Val Yap is the founder and CEO of PolicyPal, a digital insurance broker that lets people buy, understand and organize their insurance on their mobile phones. She’s also a graduate from Start on Android, a program that helps developers perfect their apps with technical support and other perks from Google before launching on Google Play.

Why did you establish PolicyPal?

In 2013, I was working in London when my mother was diagnosed with cancer. I left my job, packed my bags, and moved back to Singapore to be with her. Relocating and seeing my strong mother stricken with illness was stressful. The daily grind of dealing with medical appointments and bills made things worse, especially when her insurance claim for her treatment was rejected.

Thankfully, my mother recovered.
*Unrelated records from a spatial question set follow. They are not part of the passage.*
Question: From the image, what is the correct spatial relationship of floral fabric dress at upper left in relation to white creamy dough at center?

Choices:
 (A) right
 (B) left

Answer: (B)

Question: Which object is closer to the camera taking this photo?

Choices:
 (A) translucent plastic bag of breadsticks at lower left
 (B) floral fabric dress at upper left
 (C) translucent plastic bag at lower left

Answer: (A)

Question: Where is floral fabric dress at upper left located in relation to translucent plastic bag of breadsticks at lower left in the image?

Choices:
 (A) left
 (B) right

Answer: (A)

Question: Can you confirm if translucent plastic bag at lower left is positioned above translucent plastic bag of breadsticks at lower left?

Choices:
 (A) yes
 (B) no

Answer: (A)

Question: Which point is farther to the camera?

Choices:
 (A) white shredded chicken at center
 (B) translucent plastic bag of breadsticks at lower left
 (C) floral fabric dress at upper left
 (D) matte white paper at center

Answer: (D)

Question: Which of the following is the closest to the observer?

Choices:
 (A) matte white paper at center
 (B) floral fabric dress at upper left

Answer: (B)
But we unexpectedly lost my father to a heart attack later that year. We knew he had insurance, but we had no idea what. Even as we were grieving, I had to visit different insurance companies to check. That whole year was a nightmare for my family.

Coping with my father’s passing and my mother’s illness, the last thing I wanted to do was go through insurance policies. But we needed that information and there was no other choice. If we had easier access and better understanding of our coverage, this tough time for our family would have been a bit easier to bear.
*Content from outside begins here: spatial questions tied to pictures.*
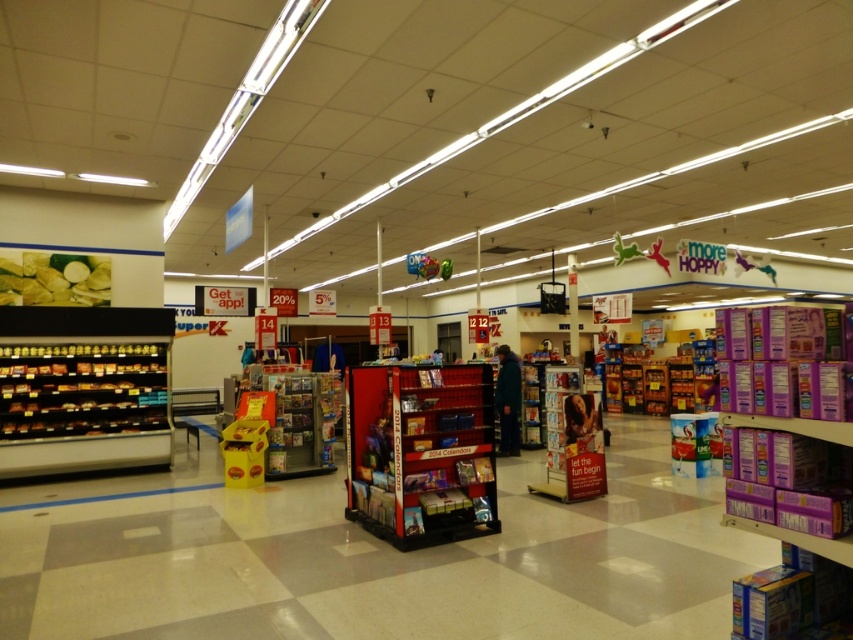
In the scene shown: Which is more to the left, metallic red display rack at center or dark blue jacket at center?

metallic red display rack at center is more to the left.

Between point (428, 531) and point (508, 428), which one is positioned in front?

Positioned in front is point (428, 531).

Locate an element on the screen. The height and width of the screenshot is (640, 853). metallic red display rack at center is located at coordinates (421, 452).

Is matte plastic magazine rack at center taller than metallic silver calendar at center?

No, matte plastic magazine rack at center is not taller than metallic silver calendar at center.

You are a GUI agent. You are given a task and a screenshot of the screen. Output one action in this format:
    pyautogui.click(x=<x>, y=<y>)
    Task: Click on the matte plastic magazine rack at center
    
    Given the screenshot: What is the action you would take?
    pyautogui.click(x=291, y=417)

Between metallic silver shelves at left and metallic silver calendar at center, which one is positioned higher?

metallic silver shelves at left is higher up.

Does metallic silver shelves at left have a larger size compared to metallic silver calendar at center?

Indeed, metallic silver shelves at left has a larger size compared to metallic silver calendar at center.

At what (x,y) coordinates should I click in order to perform the action: click on metallic silver shelves at left. Please return your answer as a coordinate pair (x, y). Looking at the image, I should click on (83, 388).

I want to click on metallic silver shelves at left, so click(x=83, y=388).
We’re sorry to hear about that. How did you go about solving similar problems for others?

Many of us have insurance, but we just pay the premiums and forget about it. When an emergency strikes, we’re scrambling to understand how we’re covered. I started PolicyPal as a digital folder for people to organize and retrieve their policies quickly and painlessly. You just need to take a photo of the insurance document, and PolicyPal stores a digital copy in your mobile phone. It also analyzes your insurance policies and recommends how to fill gaps in your coverage.

As we learned more about the problems faced in the insurance industry, we expanded our product offerings. We set up PALNetwork, an ecosystem which leverages blockchain technology to automate underwriting and claims processing, and empower partners to customize new financial products. We are also the first provider in Singapore to provide insurance for people holding cryptocurrency assets.


How did the Start on Android program help you in launching your app?

With the support and help from Start on Android, we received valuable feedback ahead of time from the community, helping us improve our app’s performance and user experience. We even managed to acquire and retain some early users through the program, which gave us a fantastic head start when it launched.

What are your plans for the future?

We’re focusing our efforts on serving people in more countries in Asia. I think insurance technology will develop very differently in this region from mature markets like the U.S. or Europe. People in emerging Asia will leapfrog from being unbanked and uninsured to getting insurance through novel solutions, for example, mobile apps instead of agents. We’re looking at expanding beyond Singapore to countries like Indonesia and Thailand.

You’re a female startup founder. What advice do you have for other aspiring women entrepreneurs in tech?

Find a mentor. Working with female mentors has been a game-changer for me. We go through experiences that men don’t and it’s essential that you build friendships with people who can empathize.

My second piece of advice applies to all genders! Don’t enter a sector just because it’s fashionable. Think about what problems you want to solve first and who you’re solving for. Go deep into your mission and make sure you feel it’s something you’re still going to be excited by in 10 years.